The Gyele language in relation to its neighbors (Cameroon)

Daniel Duke, Leiden University and SIL Cameroon, United States. daniel_duke[a]

Short abstract: Gyele (also called Bakola) is a language spoken by forest foragers of Cameroon.  The language shows intensive borrowing from several neighboring languages.  This paper looks at effects of this language contact in the areas of lexicon, phonology, and morphosyntax.  The sociolinguistic situation which lead to these language contact effects will also be discussed.

Long abstract: Gyele (also known as Bakola) is a Bantu language spoken by forest foragers in the coastal area of Cameroon. The language community (Bagyele and Bakola) has been involved since 2009 in language documentation with the DoBeS Bakola project.This paper presents an overview how Gyele relates with and is historically related to the neighboring languages. These other languages are all spoken by either fishing or farming communities in the area. Some of the neighboring languages, such as Kwasio, have a long history of close contact with Gyele. Other languages have come into contact only recently. Lexicon, phonology, noun phrase constructions and verb phrase constructions all point to both historical and more recent connections. The neighboring languages are all Bantu A, but but are still quite diverse: Kwasio (A80), Basaa (A40), and Fang (A70) are the most important influencers on Gyele. Other languages such as Duala (A20) and Batanga (30) have interesting phonological and historical connection.The linguistic data correlate with other information from historical texts, as well as recordings made during the language documentation process, including: oral histories, life stories, folktales, and general discussions about interactions with neighboring groups.

Central African rainforest hunter-gatherers on the long term: what do we learn from ethnolinguistics and ethnography ?

Serge Bahuchet, MNHN, France. bahuchet[a]

Short abstract: ethnolinguistics; interethnic relations; history; "pygmies"; hunter-gatherers-farmers exchanges; changes; language shift

Long abstract: African rainforest hunter-gatherers known under the covering name « Pygmies » are presently some 20 dispersed groups in the Equatorial region. They all differ in their languages, social organization, habitat, and way of life, as well as in their relationship with their neighbors. They should consequently be considered as different cultural entities. The paradox is that all of their languages present connection with languages spoken by non pygmy populations, whatever the kind of socioeconomical relations between them.

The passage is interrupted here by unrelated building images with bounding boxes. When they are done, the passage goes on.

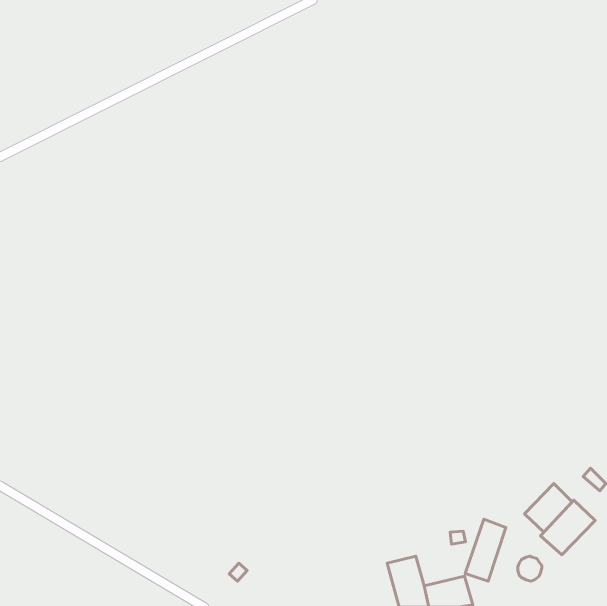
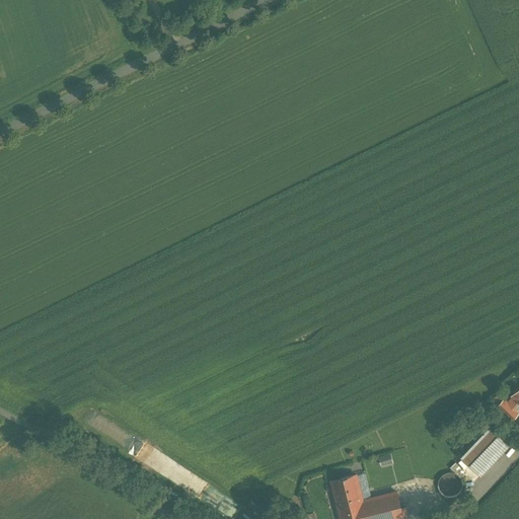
building: [524,483,572,532] -> none
building: [465,519,506,581] -> none

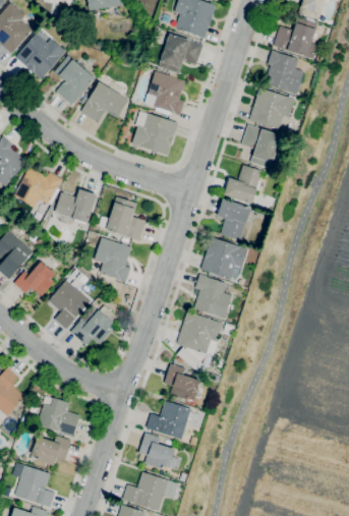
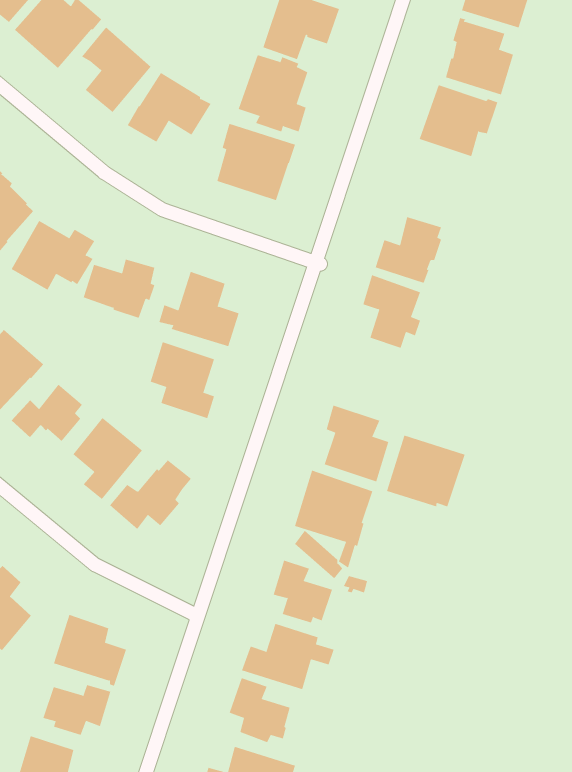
building: [241,124,281,169] -> none
building: [201,237,247,279] -> [386,435,465,507]

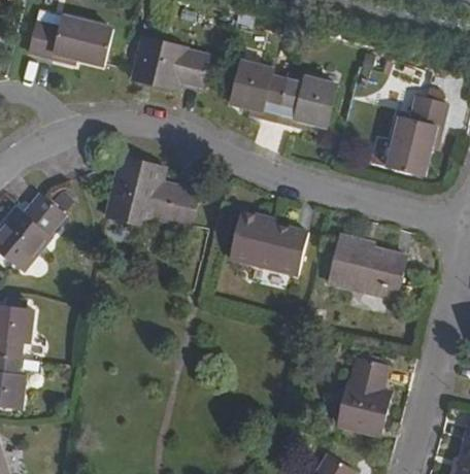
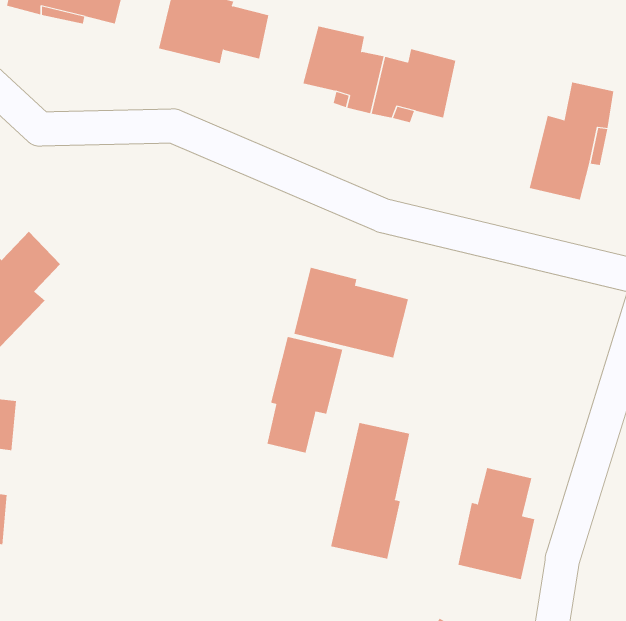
building: [107,161,198,230] -> none
building: [324,250,402,308] -> none
building: none -> [267,336,343,453]
building: none -> [331,422,410,560]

The question of the origin of and the historic relations between these groups is still debated, however recent results from linguistic and genetic studies indicate possible regroupings, from which possible historical scenarios can be drawn.
In this paper I will analyze the cultural diversity of rainforest hunter-gatherers and replace its emergence in a spatial and temporal frame, taking into account the environmental and climatic parameters. Some results are already acquired, while many gaps remain that I will underline, necessitating more research.